Depending on the case, these repair strategies may be handled by the vehicle, particularly the computer, by the repairer, or even by both.

According to one aspect of the invention, it is considered that the fault has repaired itself if it has not been evident for a mileage greater than a predetermined threshold value.

This particular diagnosis is based notably on the principle that, if a fault has not been evident for a considerable mileage, it is reasonable to consider that it has repaired itself.

For example, this may correspond to a case in which the component had become dirty so that it malfunctioned, and the dust has finally disappeared.

In another case, it could involve a transient stoppage of the component.

According to a variant, if the fault has not been evident for a mileage greater than the predetermined threshold value, it is considered that the fault is repaired because a user or a repairer without a diagnostic aid device has himself repaired the component.

In this case, the repairer furnished with the diagnostic aid device can simply erase the event associated with the fault in question from the memory.

According to another aspect of the invention, the total distance traveled in the presence of the fault is computed and stored.

For this purpose, the memory contains all the distances stored when this fault appeared and disappeared.

It is therefore easy to deduce therefrom said total distance traveled by an evident application of operations of the addition and subtraction type.

It is then considered that, if the computed distance is less than a predetermined threshold, the repairer does not have to concern himself with the effects that the fault may have had on the rest of the vehicle.

It will be noted that such a diagnosis may be established by the repairer after having ascertained the total distance stored in memory.

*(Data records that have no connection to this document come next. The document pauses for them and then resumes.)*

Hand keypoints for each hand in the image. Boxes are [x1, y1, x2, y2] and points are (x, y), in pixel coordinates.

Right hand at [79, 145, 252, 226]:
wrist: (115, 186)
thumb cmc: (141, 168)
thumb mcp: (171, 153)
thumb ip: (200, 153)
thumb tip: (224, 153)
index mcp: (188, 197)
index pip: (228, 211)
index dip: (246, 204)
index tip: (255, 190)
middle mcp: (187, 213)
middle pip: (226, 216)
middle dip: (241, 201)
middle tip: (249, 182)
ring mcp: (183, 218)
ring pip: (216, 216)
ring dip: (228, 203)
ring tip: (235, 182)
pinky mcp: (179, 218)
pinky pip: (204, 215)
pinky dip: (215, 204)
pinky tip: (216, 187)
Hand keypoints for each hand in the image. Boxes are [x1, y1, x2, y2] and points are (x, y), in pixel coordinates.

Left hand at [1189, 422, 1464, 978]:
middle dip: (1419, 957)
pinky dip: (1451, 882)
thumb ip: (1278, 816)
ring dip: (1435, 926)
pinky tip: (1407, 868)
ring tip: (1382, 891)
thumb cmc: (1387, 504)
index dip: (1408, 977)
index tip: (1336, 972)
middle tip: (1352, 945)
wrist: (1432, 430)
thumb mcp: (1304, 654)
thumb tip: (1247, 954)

This diagnosis may also be handled by the computer or the diagnostic aid device, which are arranged so that the repairer is informed, typically via the screen, of the action to take (in this instance in this example: “do not be concerned with the effects that the fault may have had on the rest of the vehicle”).

A nonlimiting example illustrating such a situation is as follows.

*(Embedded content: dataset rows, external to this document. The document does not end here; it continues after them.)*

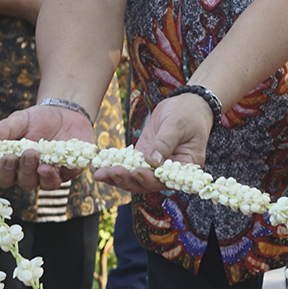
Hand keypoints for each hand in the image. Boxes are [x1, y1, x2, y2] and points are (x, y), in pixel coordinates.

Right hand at [0, 102, 95, 193]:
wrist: (65, 112)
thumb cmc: (36, 119)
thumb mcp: (18, 121)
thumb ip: (2, 130)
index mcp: (13, 165)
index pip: (3, 177)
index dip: (3, 172)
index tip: (6, 157)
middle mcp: (30, 174)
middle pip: (24, 181)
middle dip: (25, 169)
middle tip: (28, 153)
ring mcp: (51, 174)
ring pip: (45, 184)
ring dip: (44, 175)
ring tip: (43, 163)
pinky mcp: (70, 170)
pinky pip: (68, 176)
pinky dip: (66, 171)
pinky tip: (64, 163)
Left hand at [95, 92, 214, 197]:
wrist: (186, 105)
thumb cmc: (188, 114)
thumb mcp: (177, 125)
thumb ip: (164, 143)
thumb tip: (151, 161)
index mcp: (184, 167)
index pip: (165, 180)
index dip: (150, 179)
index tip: (136, 172)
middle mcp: (168, 171)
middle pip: (147, 183)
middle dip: (128, 179)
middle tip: (112, 172)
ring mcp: (154, 165)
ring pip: (135, 178)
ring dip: (117, 177)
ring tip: (100, 174)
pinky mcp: (143, 157)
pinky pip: (129, 167)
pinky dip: (115, 168)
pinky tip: (100, 168)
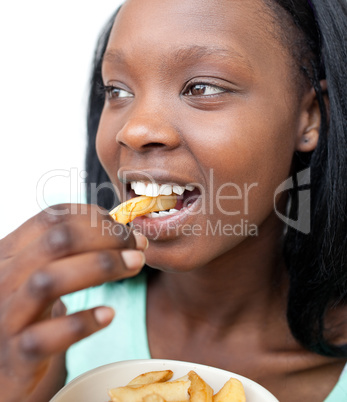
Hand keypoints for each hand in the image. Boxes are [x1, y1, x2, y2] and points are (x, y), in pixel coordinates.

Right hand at [0, 204, 146, 401]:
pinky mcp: (16, 354)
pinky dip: (81, 323)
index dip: (94, 217)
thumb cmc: (31, 311)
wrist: (1, 365)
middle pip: (57, 242)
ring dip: (101, 267)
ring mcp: (6, 316)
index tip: (123, 228)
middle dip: (106, 238)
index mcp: (11, 252)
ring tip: (135, 264)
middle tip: (137, 245)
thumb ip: (71, 252)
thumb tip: (123, 233)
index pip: (52, 217)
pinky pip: (46, 336)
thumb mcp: (42, 273)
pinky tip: (108, 314)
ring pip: (50, 280)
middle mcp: (3, 278)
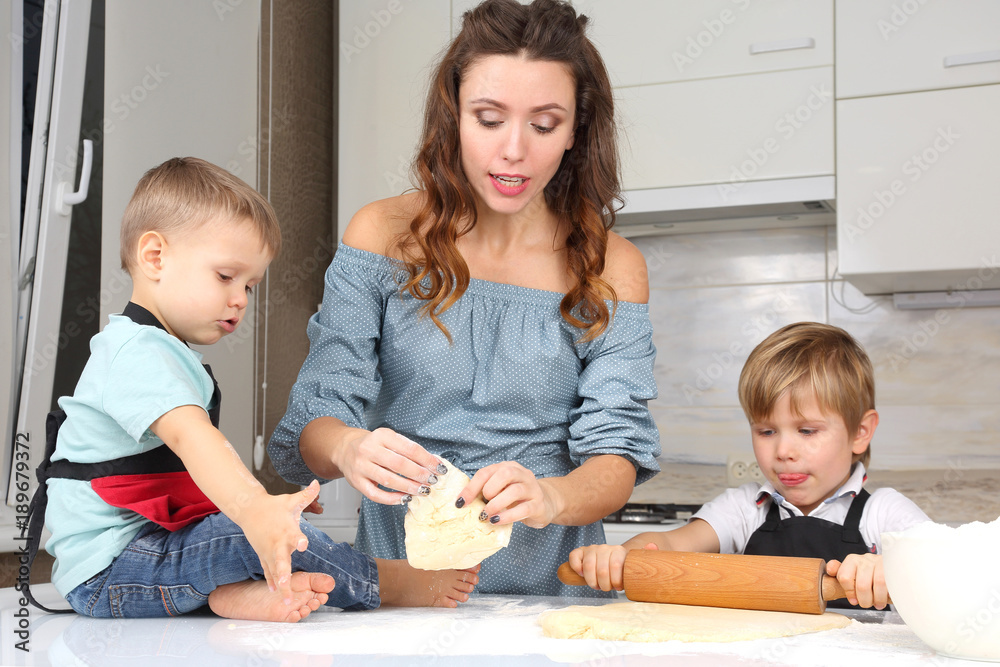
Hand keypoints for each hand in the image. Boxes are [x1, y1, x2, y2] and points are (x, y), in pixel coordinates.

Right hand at [239, 480, 319, 602]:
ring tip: (286, 601)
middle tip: (284, 586)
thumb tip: (317, 483)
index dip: (299, 540)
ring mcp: (268, 552)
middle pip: (280, 560)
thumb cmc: (273, 506)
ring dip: (279, 585)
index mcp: (285, 529)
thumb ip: (307, 495)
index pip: (293, 535)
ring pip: (273, 572)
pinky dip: (271, 582)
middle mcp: (276, 543)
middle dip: (282, 574)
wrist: (249, 510)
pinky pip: (267, 571)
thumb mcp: (291, 499)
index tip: (303, 545)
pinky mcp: (263, 556)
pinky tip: (275, 594)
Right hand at [335, 427, 443, 504]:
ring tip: (422, 490)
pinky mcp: (356, 482)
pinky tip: (404, 498)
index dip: (427, 460)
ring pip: (388, 480)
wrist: (345, 448)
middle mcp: (369, 449)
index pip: (409, 448)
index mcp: (381, 435)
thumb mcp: (389, 439)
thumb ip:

Consider a vehicle having a controlled ignition engine in which misfires have occurred intermittently over a short total distance, that is to say less than the aforementioned threshold.

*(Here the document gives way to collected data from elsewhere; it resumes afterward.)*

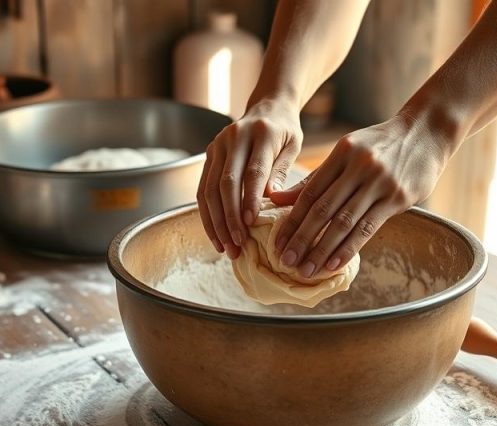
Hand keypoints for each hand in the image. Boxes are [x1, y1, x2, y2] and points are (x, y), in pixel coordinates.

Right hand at [197, 98, 303, 258]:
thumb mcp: (294, 145)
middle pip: (226, 182)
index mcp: (261, 133)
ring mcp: (217, 145)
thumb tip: (270, 200)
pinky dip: (207, 215)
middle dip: (229, 217)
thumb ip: (281, 171)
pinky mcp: (208, 154)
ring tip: (226, 247)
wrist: (268, 105)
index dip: (250, 199)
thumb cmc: (285, 130)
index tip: (250, 224)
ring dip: (216, 222)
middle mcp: (234, 137)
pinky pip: (203, 189)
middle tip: (237, 245)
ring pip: (210, 189)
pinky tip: (216, 235)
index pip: (253, 170)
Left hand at [268, 114, 451, 277]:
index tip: (277, 242)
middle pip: (323, 209)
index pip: (310, 192)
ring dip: (322, 249)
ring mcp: (379, 183)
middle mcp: (358, 167)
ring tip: (306, 270)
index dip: (291, 220)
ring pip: (344, 222)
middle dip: (301, 238)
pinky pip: (368, 227)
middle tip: (285, 261)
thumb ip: (316, 177)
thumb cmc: (381, 144)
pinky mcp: (397, 197)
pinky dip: (348, 248)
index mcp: (341, 153)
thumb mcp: (347, 151)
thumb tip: (278, 199)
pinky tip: (333, 264)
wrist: (427, 131)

It is then sufficient to repair only the cause of this fault.

If, on the other hand, the total distance traveled is considerable (greater than said threshold), it will be appropriate, in addition to repairing the component in question, to ensure by known methods that the vehicle's exhaust gas catalytic processing system is operating correctly.

Accordingly, the method of the invention may advantageously comprise a step in which the repairer is informed of the other components to be diagnosed or already diagnosed for example by the computer.

Naturally, the present invention is in no way limited to the embodiment described above and represented in the drawings.

Other information may supplement that mentioned above.

In particular, those skilled in the art will understand that the method may in particular store a fault occurrence number or any other datum making it possible to increase the information and enhance the quality of the diagnosis.